As I sat at my kitchen table this morning with my husband and 3 boys (the girls are at a sleepover), I found myself staring out my kitchen window. And then I realized, I was remembering...
My hands triggered the memories.
My hands?....... yes
They resemble my mom's. As I get older, they look more and more like hers.
And as I peered out the window noticing the sunshine in all its glory, I began to remember her.
I remembered her sweet embrace,
her beautiful face,
her veiny hands,
her pretty brown eyes,
the love she unconditionally gave to me.
I realized that I don't talk about her much on my blog.
She's gone now. She went to be with the Lord in July, 2004.
We had our moments as every mother and daughter does and maybe that's what keeps me from pondering and writing.
The fact remains that she was one of my heroes.
She cheered me on always.
She believed in me as a person.
And even though she wasn't always happy in her marriage to my dad, she taught me the importance of being a devoted, loving wife; one that pays attention to her husband and his needs.
She showed me how to carry myself as a woman.
She told me I was smart and that I can achieve great things. And I have.

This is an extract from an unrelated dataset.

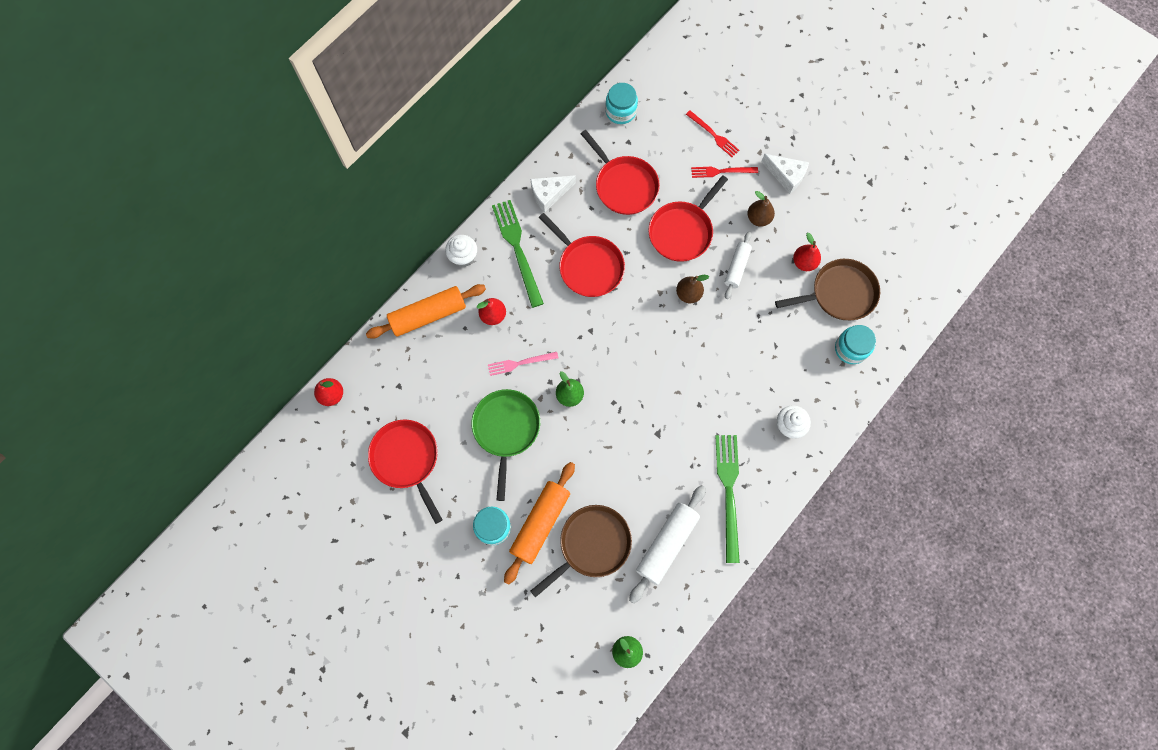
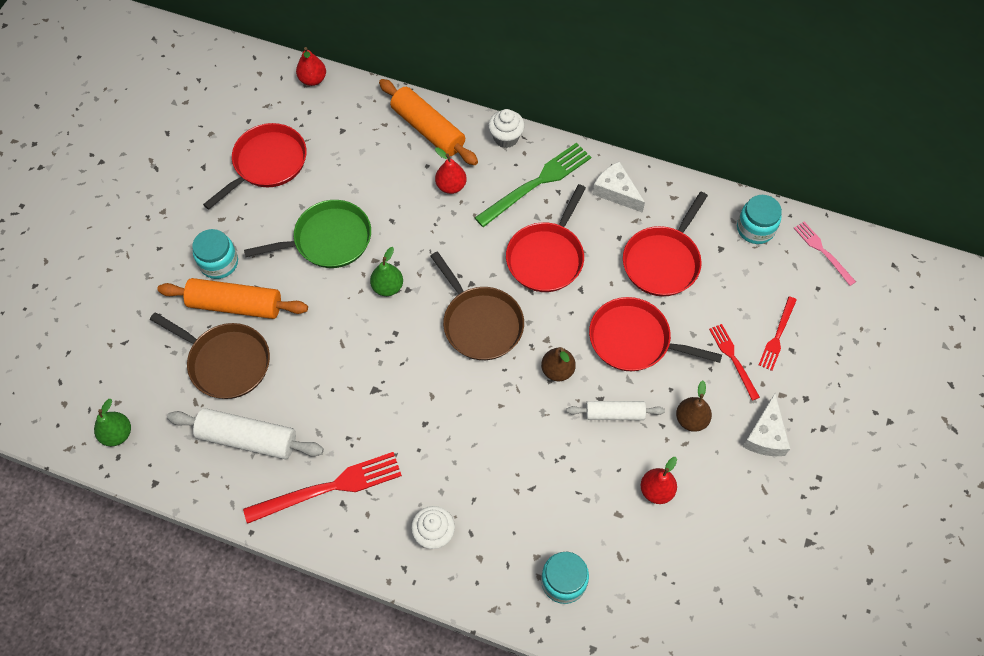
camera: 70 degrees right, 10 degrees down
(520, 363) = (407, 228): pink fork -> pink fork (822, 251)
(728, 492) = (329, 488): green fork -> red fork
(839, 293) = (633, 546): brown pan -> brown pan (480, 323)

And after the Lord got a hold of my heart, brought me to my knees, and I received him as my Lord and Savior, I had the privilege of praying with my mom years later so that she could be a Daughter of the King as well.
How beautifully sweet.
And when I was growing up, she would sing this song to me,
You are my sunshine
My only sunshine
You make me happy, when times are gray
You'll never know dear, how much I love you.
Please don't take my sunshine away.
And when she was in the hospital and her life was coming to an end, I sang that song right back to her. She was in a coma, but she smiled as I sang and with great difficulty her face gently moved.
I love that my sweet Jesus can use the bulging veins on my hands to remind me of one of THE most important people in my life.